Oden missed his rookie season after undergoing microfracture surgery on his right knee, and then he missed six games the following season after injuring his right foot in the season opener. Later in the 2008-09 season, Oden sat out another 14 games with a bone chip in his left knee before finishing the season with averages of 8.9 points and 7 rebounds.

But the Blazers' concerns down low go beyond Oden. Fellow center Joel Przybilla, who also missed a good portion of last season with a knee injury, said Monday that he felt great and was way ahead of schedule -- although he too probably wouldn't be available on opening night. Coach Nate McMillan said Marcus Camby would start at center.


As the C's opened camp in Newport, R.I., on Tuesday, newcomer Shaq said he doesn't expect to encounter any trouble in adjusting to his new team. The big man signed a two-year deal with the Celtics at a veteran's minimum this summer to help fill in for the injuried Kendrick Perkins down low.

"I just wanted to come to an organization that's used to winning," Shaq told about his reason for joining the team. "I'm used to winning.
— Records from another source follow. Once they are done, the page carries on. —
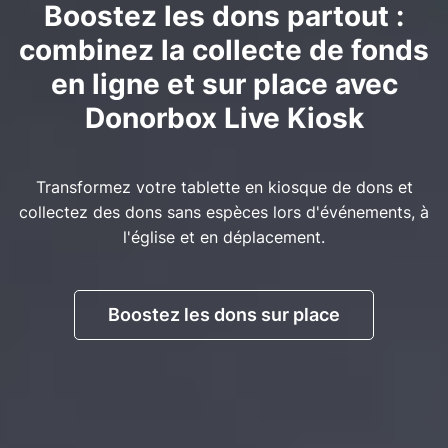
Boostez les dons partout :
combinez la collecte de fonds
en ligne et sur place avec
Donorbox Live Kiosk
Transformez votre tablette en kiosque de dons et
collectez des dons sans espèces lors d'événements, à
l'église et en déplacement.
Boostez les dons sur place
I only have 735 days left and then my career will be over.

"At this point in my career, it's not about what I can do individually. I've got 28,000 points, 12,000 rebounds so I've been there and done that.

"I'm 38 years old. I have no quarrels, no beef. It's all about the team, it's all about the city of Boston. Whatever they need me to do, the Big Shamrock will do."


The start of a season has never been kind to Eddy Curry. And this year is no different.

An MRI revealed Curry strained his right hamstring in practice on Sunday and will need four to six weeks to recover. He is not expected to make the trip to Europe for the team's exhibitions in Italy and Paris the first week of October.

The day before camp opened last year, Curry was hospitalized with an illnees, and the year before that, he tore a calf muscle on the first day of practice.

The latest injury prompted questions about whether Curry, who has an expiring $11.3 million contract and has played only 10 games the past two seasons, has actually been working out on his own this offseason. While coach Mike D'Antoni and team president Donnie Walsh didn't think his conditioning was an issue, Curry's newest teammate, Amar'e Stoudemire had an interesting remark about the team's health.

"The great thing about this is the fact that we came in so early this summer, to where this doesn't feel hard to us," Stoudemire told Newsday's Alan Hahn. "If we didn't come in early, this would feel like one of the hardest training camps I've ever been a part of. But all the guys are in shape."